By Max Lee
11th grade | Gwinnett School of Mathematics, Science, and Techonology | Georgia
First place winner, Global Health category

With lines from “They Stood Sentry Over America’s Nuclear Missile Arsenal. Many Worry It Gave Them Cancer.” by Thomas Novelly, a Pulitzer Center reporting project

when rows of electrical boxes decompose into chains of symmetrical coffins,

when single-file lines of veins are poisoned with the residues of negligence,

how many more dust-covered veterans will need to devolve into ash?

they are already carrying sun-dried guilt on their uniforms,

following them into their homes to complete the petrification,

following them into their graves like a carcinogen—

it progresses like this: chemical cesspool first,

                                                                                    bodily bloodbath next,

                                                                                                    gradual graveyard last.

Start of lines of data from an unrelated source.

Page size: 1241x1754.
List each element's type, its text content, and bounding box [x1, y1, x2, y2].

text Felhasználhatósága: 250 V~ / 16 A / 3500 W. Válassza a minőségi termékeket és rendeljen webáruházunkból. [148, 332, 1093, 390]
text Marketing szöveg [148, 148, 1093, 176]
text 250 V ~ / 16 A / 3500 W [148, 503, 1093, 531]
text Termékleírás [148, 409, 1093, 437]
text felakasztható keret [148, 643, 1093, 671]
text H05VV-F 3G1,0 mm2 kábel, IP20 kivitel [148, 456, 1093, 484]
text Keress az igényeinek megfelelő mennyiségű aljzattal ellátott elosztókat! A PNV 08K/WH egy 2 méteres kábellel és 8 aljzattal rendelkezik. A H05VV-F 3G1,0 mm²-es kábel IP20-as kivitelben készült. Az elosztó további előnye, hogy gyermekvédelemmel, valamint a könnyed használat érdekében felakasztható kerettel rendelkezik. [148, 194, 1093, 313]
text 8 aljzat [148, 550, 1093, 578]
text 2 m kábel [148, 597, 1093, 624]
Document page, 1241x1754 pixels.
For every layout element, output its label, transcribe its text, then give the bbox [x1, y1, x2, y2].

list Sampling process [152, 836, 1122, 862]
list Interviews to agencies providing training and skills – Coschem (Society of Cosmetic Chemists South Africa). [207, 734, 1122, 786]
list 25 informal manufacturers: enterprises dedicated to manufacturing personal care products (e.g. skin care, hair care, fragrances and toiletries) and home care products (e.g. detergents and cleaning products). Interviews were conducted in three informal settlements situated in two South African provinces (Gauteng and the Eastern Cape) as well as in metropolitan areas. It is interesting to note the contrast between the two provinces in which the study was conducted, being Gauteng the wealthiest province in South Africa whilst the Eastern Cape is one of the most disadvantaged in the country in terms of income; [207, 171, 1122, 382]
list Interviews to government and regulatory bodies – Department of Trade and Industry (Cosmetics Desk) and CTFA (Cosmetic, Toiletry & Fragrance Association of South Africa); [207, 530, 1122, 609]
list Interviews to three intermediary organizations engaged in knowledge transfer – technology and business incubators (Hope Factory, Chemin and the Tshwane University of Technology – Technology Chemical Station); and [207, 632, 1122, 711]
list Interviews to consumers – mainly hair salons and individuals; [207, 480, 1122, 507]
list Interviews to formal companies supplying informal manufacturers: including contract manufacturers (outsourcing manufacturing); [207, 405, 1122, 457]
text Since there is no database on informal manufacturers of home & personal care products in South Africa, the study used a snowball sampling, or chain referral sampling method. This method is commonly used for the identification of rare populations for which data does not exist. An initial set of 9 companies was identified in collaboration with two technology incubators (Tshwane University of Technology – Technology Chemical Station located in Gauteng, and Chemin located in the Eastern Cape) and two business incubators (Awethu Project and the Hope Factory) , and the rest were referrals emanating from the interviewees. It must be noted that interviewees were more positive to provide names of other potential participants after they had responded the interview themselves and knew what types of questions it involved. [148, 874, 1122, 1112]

like the circulation of water-cooler talk
                                                                    it spreads without                           warning
like the circulation of toxic fumes
                                                                    it spreads without                           warning
like the circulation of a father’s cancer
                                                                    it spreads without                           warning

the officials—
they say
                 everything is fine                                (warnings all over the place)
they say
                 everything is safe                                (warnings all over the place)
but go on,
                 don your uniform
                                  as your organs don their tumors
                 watch over the controls
                                  as your eyes yellow into warning signs
                 wade through the waters
                                  as you marinate in nightly sweats
                  but remember, they say
                                  illness occurs by chance alone,
                  before concealing the sewage
                                  soaking up the oil
                                  extinguishing the fires
                  with all of your corpses.

the oath of safety—
                  frayed and faded with time.

the past;              (nostalgia;
now inspiring dread)

the future;          (aspirations;
unmade memories lost)

the mixture—
                 inhaled by lungs
                 absorbed through skin
was no elixir but a lethal injection—
the terminal American battle,
finding you always,
whether outside or within—

the present;

with an eye on the epitaph,

with an ear to the headstone,

concentrate; listen to the echoes of yesterday:

                                  this environment
                                                  has a mission to finish—
                                                                    it’s going to track us;
                                                                                     it’s going to reach us;
                                                                                                       it’s going to kill us.


Max Lee is a rising senior at the Gwinnett School of Mathematics, Science, and Technology in Lawrenceville, Georgia. Max aims to spotlight the unseen dangers veterans face in military environments through this poem. When he's not writing poetry, Max spends time playing the piano, programming software, watching Broadway musicals, and eating lasagna.